What you need to do: Here are records with pictures in them. Copy all of them exactly and leave the pictures out.

Extracted records:
__________________________________________________

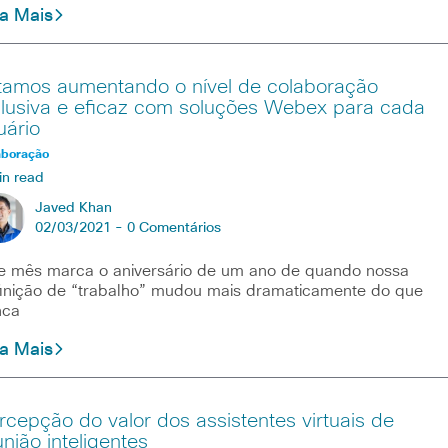
ia Mais
tamos aumentando o nível de colaboração
clusiva e eficaz com soluções Webex para cada
uário
aboração
in read
Javed Khan
02/03/2021 -
0 Comentários
e mês marca o aniversário de um ano de quando nossa
inição de “trabalho” mudou mais dramaticamente do que
nca
ia Mais
rcepção do valor dos assistentes virtuais de
união inteligentes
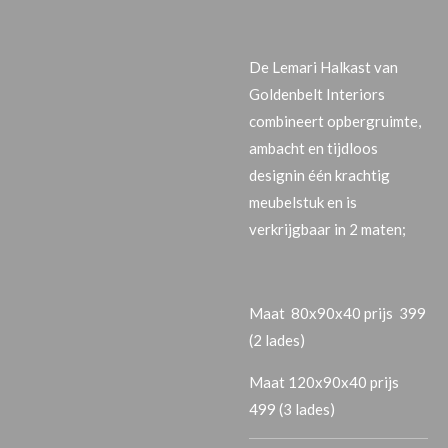
De
Lemari Halkast van
Goldenbelt Interiors
combineert
opbergruimte,
ambacht en tijdloos
design
in één krachtig
meubelstuk en is
verkrijgbaar in 2 maten;
Maat 80x90x40 prijs 399
(2 lades)
Maat 120x90x40 prijs
499 (3 lades)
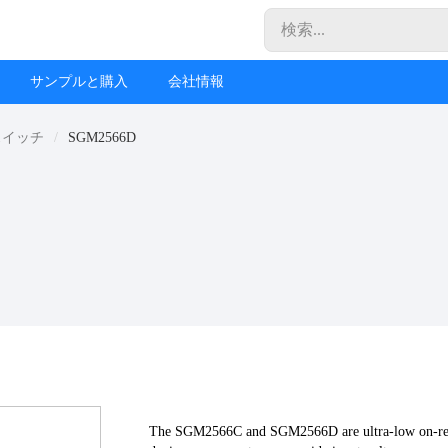
サンプルと購入
会社情報
スイッチ
SGM2566D
The SGM2566C and SGM2566D are ultra-low on-resis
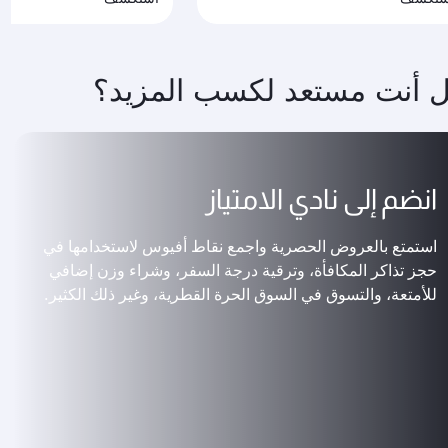
 أنت مستعد لكسب المزيد؟
انضم إلى نادي الامتياز
استمتع بالعروض الحصرية واجمع نقاط أفيوس لاستخدامها في
حجز تذاكر المكافأة، وترقية درجة السفر، وشراء وزن إضافي
للأمتعة، والتسوق في السوق الحرة القطرية، وغير ذلك الكثير.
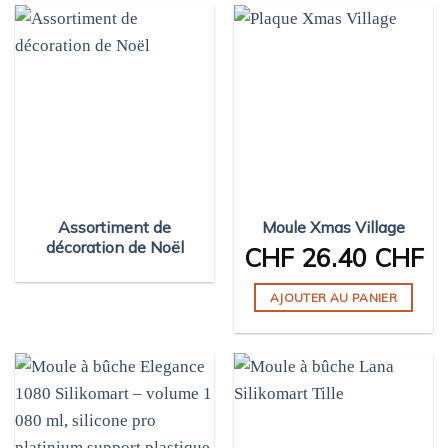
plusieurs
variations.
Les
options
peuvent
être
choisies
sur
la
page
Assortiment de
Moule Xmas Village
décoration de Noël
du
CHF
26.40 CHF
produit
AJOUTER AU PANIER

__________________________________________________

Written reply:
ia Mais
tamos aumentando o nível de colaboração
clusiva e eficaz com soluções Webex para cada
uário
aboração
in read
Javed Khan
02/03/2021 -
0 Comentários
e mês marca o aniversário de um ano de quando nossa
inição de “trabalho” mudou mais dramaticamente do que
nca
ia Mais
rcepção do valor dos assistentes virtuais de
união inteligentes
De
Lemari Halkast van
Goldenbelt Interiors
combineert
opbergruimte,
ambacht en tijdloos
design
in één krachtig
meubelstuk en is
verkrijgbaar in 2 maten;
Maat 80x90x40 prijs 399
(2 lades)
Maat 120x90x40 prijs
499 (3 lades)
サンプルと購入
会社情報
スイッチ
SGM2566D
The SGM2566C and SGM2566D are ultra-low on-resis
 أنت مستعد لكسب المزيد؟
انضم إلى نادي الامتياز
استمتع بالعروض الحصرية واجمع نقاط أفيوس لاستخدامها في
حجز تذاكر المكافأة، وترقية درجة السفر، وشراء وزن إضافي
للأمتعة، والتسوق في السوق الحرة القطرية، وغير ذلك الكثير.
plusieurs
variations.
Les
options
peuvent
être
choisies
sur
la
page
Assortiment de
Moule Xmas Village
décoration de Noël
du
CHF
26.40 CHF
produit
AJOUTER AU PANIER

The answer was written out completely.